A questo punto la ricostruzione si ferma e prosegue "nel campo delle ipotesi e delle illazioni" come ha precisato anche la procuratrice aggiunta di Udine, Claudia Danelon. Ipotesi e illazioni che "potranno essere suffragate o meno solo domani, nel corso dell'interrogatorio fissato con le due donne, dopo una notte trascorsa nel carcere di Trieste. La ricostruzione più verosimile è che madre e compagna, dopo l'aggressione subita, volessero rendere inoffensivo l'uomo. Per questo, potrebbero avergli somministrato farmaci - di cui in casa c'era ampia disponibilità, per la depressione post partum di Marylin Castro - senza rendersi conto della dose eccessiva che potrebbe averne causato la morte. Ma non si può nemmeno escludere che l'azione - a quel punto il delitto sarebbe premeditato - fosse finalizzata ad assicurarsi che la vittima non potesse reagire, visto anche che si trattava di un uomo di corporatura robusta. Una volta stordito, avrebbero assestato alcuni fendenti con la stessa ascia che poi avrebbero utilizzato per sezionarne il cadavere. Saranno autopsia ed esami tossicologici a stabilire potenzialmente la verità. Dramma nel dramma, stamani l'assistente sociale ha dovuto faticare non poco per confortare e rassicurare la neonata che non voleva staccarsi dalle braccia di nonna Lorena. L'hanno coccolata a lungo, poi la piccola è passata nelle braccia dell'assistente. La nonna, invece, è stata soccorsa dal personale di un'ambulanza perché colta da un lieve malore.
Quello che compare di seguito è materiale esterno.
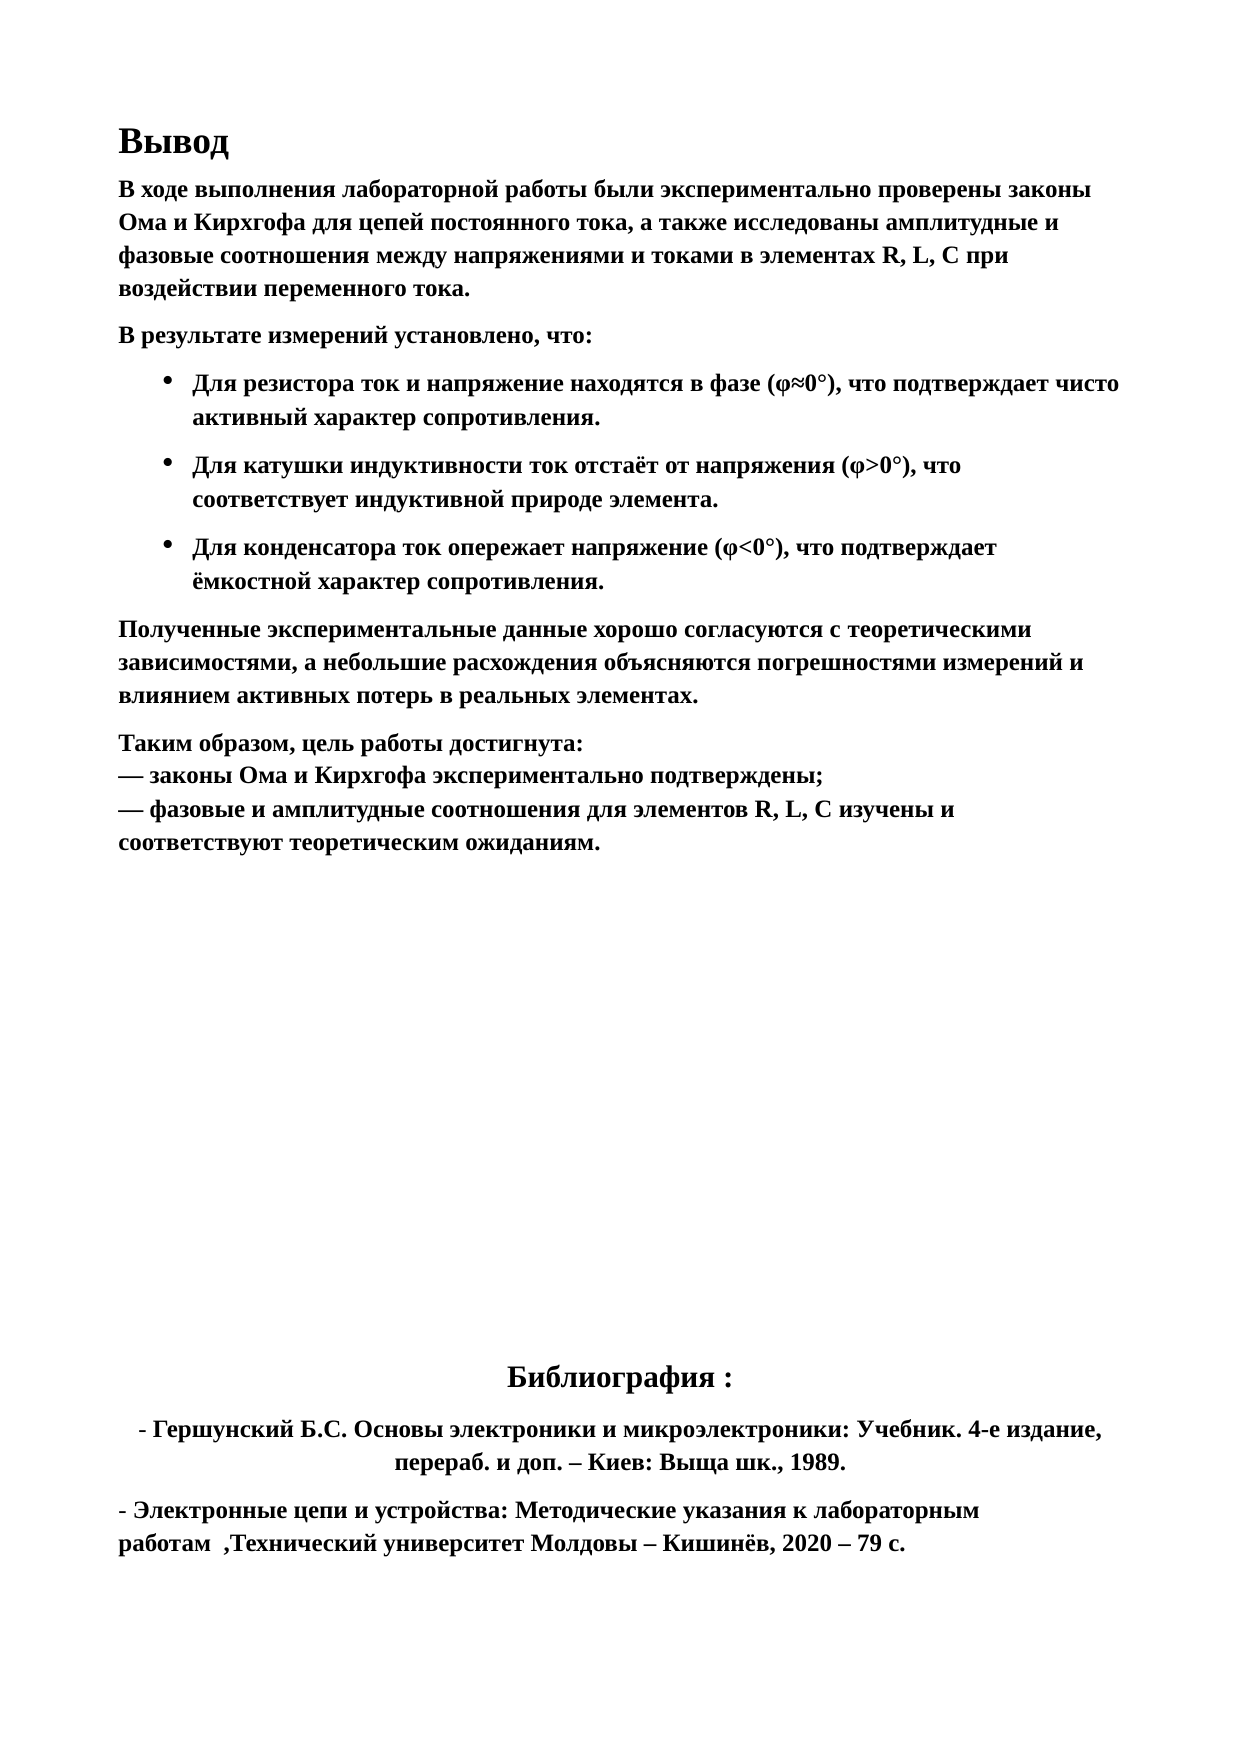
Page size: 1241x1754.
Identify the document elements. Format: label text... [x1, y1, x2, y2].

text - Электронные цепи и устройства: Методические указания к лабораторным работам ,Технический университет Молдовы – Кишинёв, 2020 – 79 с. [118, 1495, 1122, 1557]
text - Гершунский Б.С. Основы электроники и микроэлектроники: Учебник. 4-е издание, перераб. и доп. – Киев: Выща шк., 1989. [118, 1414, 1122, 1476]
list Для катушки индуктивности ток отстаёт от напряжения (φ>0°), что соответствует индуктивной природе элемента. [162, 450, 1122, 513]
text Библиография : [118, 1358, 1122, 1394]
text В ходе выполнения лабораторной работы были экспериментально проверены законы Ома и Кирхгофа для цепей постоянного тока, а также исследованы амплитудные и фазовые соотношения между напряжениями и токами в элементах R, L, C при воздействии переменного тока. [118, 174, 1122, 302]
text Полученные экспериментальные данные хорошо согласуются с теоретическими зависимостями, а небольшие расхождения объясняются погрешностями измерений и влиянием активных потерь в реальных элементах. [118, 614, 1122, 709]
list Для конденсатора ток опережает напряжение (φ<0°), что подтверждает ёмкостной характер сопротивления. [162, 532, 1122, 595]
text Таким образом, цель работы достигнута: — законы Ома и Кирхгофа экспериментально подтверждены; — фазовые и амплитудные соотношения для элементов R, L, C изучены и соответствуют теоретическим ожиданиям. [118, 728, 1122, 855]
text В результате измерений установлено, что: [118, 320, 1122, 349]
subtitle Вывод [118, 118, 1122, 161]
list Для резистора ток и напряжение находятся в фазе (φ≈0°), что подтверждает чисто активный характер сопротивления. [162, 368, 1122, 431]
"Per le due persone che si sono autoaccusate del reato sarà contestata la premeditazione". Lo ha detto, all'ANSA, il procuratore aggiunto di Udine, Claudia Danelon, in relazione al delitto di Gemona. L'applicazione dell'aggravante, rispetto all'omicidio volontario e all'occultamento di cadavere, sarà proposta nell'udienza di convalida davanti al Gip, in programma domani. "Non possiamo fornire alcun altro elemento - ha aggiunto Danelon - la vicenda è molto delicata e prima della conclusione degli accertamenti non possiamo asserire se ci siano state responsabilità preponderanti nel delitto di un'indagata rispetto all'altra".